**Passage shown**
The English Din

I step into the terminal. Time seems to slow for a few seconds. Returning to the din of voices that I understand, little segments of sentences which again hold meaning for me float through the air. I’m surprised by the welling feelings of comfort, distraction, and disdain. I haven’t been away for very long, which is why I’m surprised. In the short time away, my mind has come to inhabit some place worlds away from where I grew up. Upon returning, I had expected more comfort than anything else. Instead, I’ve found myself somewhere in between, playing down some parts of myself in order to adapt to the present and respond in an acceptable fashion, to make people feel comfortable. I do this naturally by now, perhaps to a fault. It’s become instinct to hide what is different or foreign to people’s daily lives and respond with the minimum. In the few moments that I’ve gone too far, I’ve suffered the unpleasant consequences. People cut off from you, find you intimidating, can’t relate, and you become a self-proclaimed repository for passive aggressive comments. You could believe that this is an efficient filter of people from your life. I find that it only serves to pain others and yourself in many cases. Everyone has their own world and finds comfort within that.

But let’s go back to the airport. All together – comfort, distraction, disdain. In the short time away, it seems that I’d become accustomed to not understanding the words most people speak. I could block out the side conversations of no interest to me. It’s liberating in a way – to be able to sit in a crowded restaurant, café, coffee shop, party and remain with your own thoughts. To allow disturbances becomes a conscious decision, only allowed when one makes the conscious effort to listen and understand. After being alone in my head for some time, unconsciously understanding the conversations all around naturally becomes distracting and invasive. I find that I’m out of practice at blocking out the endless voices. The disdain only comes from understanding the emptiness of so many conversations. A pair of ladies gossip about the audacity of a friend: “Can you believe it? She’s telling me to do this, but it can only be done with aluminum pans! Well, I don’t have aluminum pans.” The indignation is tangible. What an affront to this poor lady. Yes, of course, when giving cooking instructions, care should be given to consider the recipient’s capacities so as to avoid offense. I’m struck by the banality of so many conversations. Of course, this is the case in any language. I’d only escaped it for a moment.

Perhaps it’s the only positive I’ve found amidst my seemingly constant frustration with the French language. I’ve harnessed this frustration into disdain for myself, rooted in an incapacity to learn and promptly apply. The violence of this frustration has made itself known in the past few weeks. I’ve come to blame language for my persistent dissatisfaction and what I’ve perceived as a regression to propensities I’ve so diligently worked to subdue. Low confidence, an incapacity to make decisions, and debilitating fear of doing the wrong thing all thwart my innate need to be independent at all costs. My already limited conversation has become even further reduced. People pass over me, either out of their own discomfort or my short conversation. And I feel indebted to the ones that don’t. I’m sorry for their efforts for so little reward. It makes me question my potential to be happy in that place. The idea that if only I could move around with confidence, independently, without a constant fear, frozen gaze, or incoherent mumbling. If I could move around without revealing my secret. Instead, my fixed smile seems to say, “Yes, you’ve found me out. I don’t fit here.”

**Requirement 1**
Answer these questions about the essay:
(a) What three feelings well up in the narrator on stepping into the terminal?
(b) What kind of pans does one of the gossiping ladies say she doesn't have?
(c) Which language does the narrator feel constant frustration with?

**Entries shown**
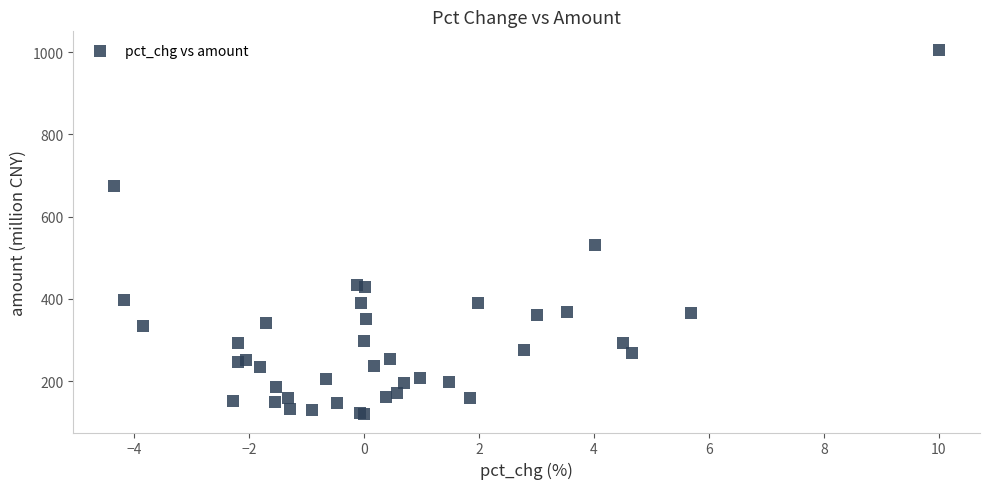

What Y value in the scatter plot is closest to 562?

531.3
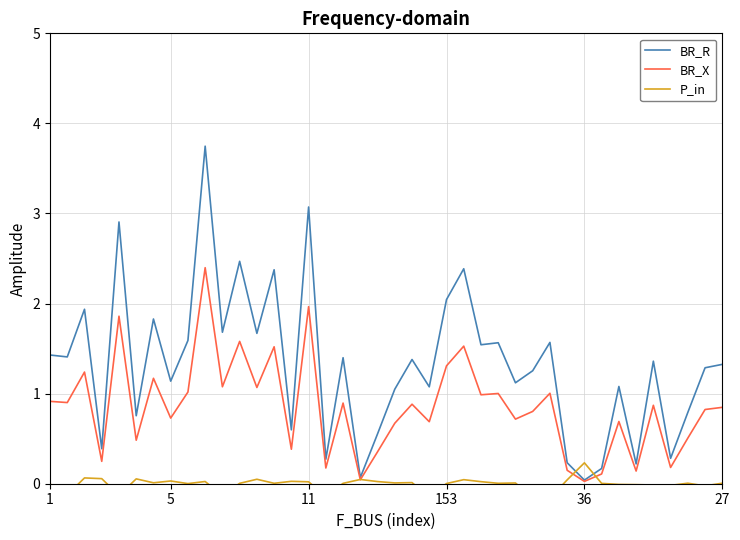

How many categories are shown in the chart?

40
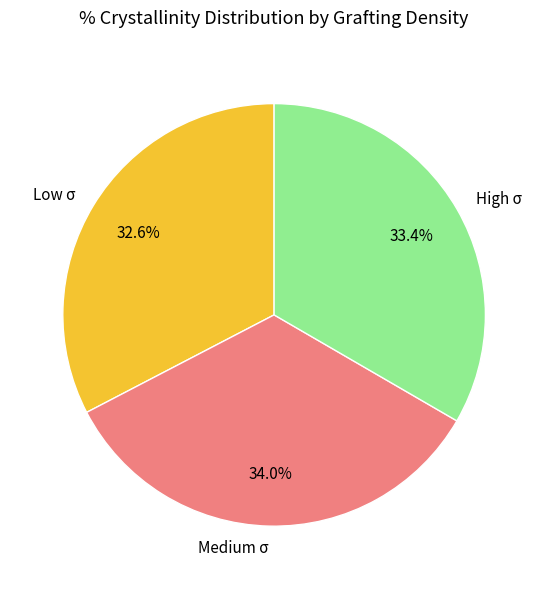

How many slices are in this pie chart?

3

**Requirement 2**
Set down the rows word for word, starting at the line that has "How many categories are shown in the chart?" and continuing through the end of the rows. Leave out the pictures.

**Written solution 1**
(a) Comfort, distraction, and disdain.
(b) Aluminum pans.
(c) French.

**Written solution 2**
How many categories are shown in the chart?

40

How many slices are in this pie chart?

3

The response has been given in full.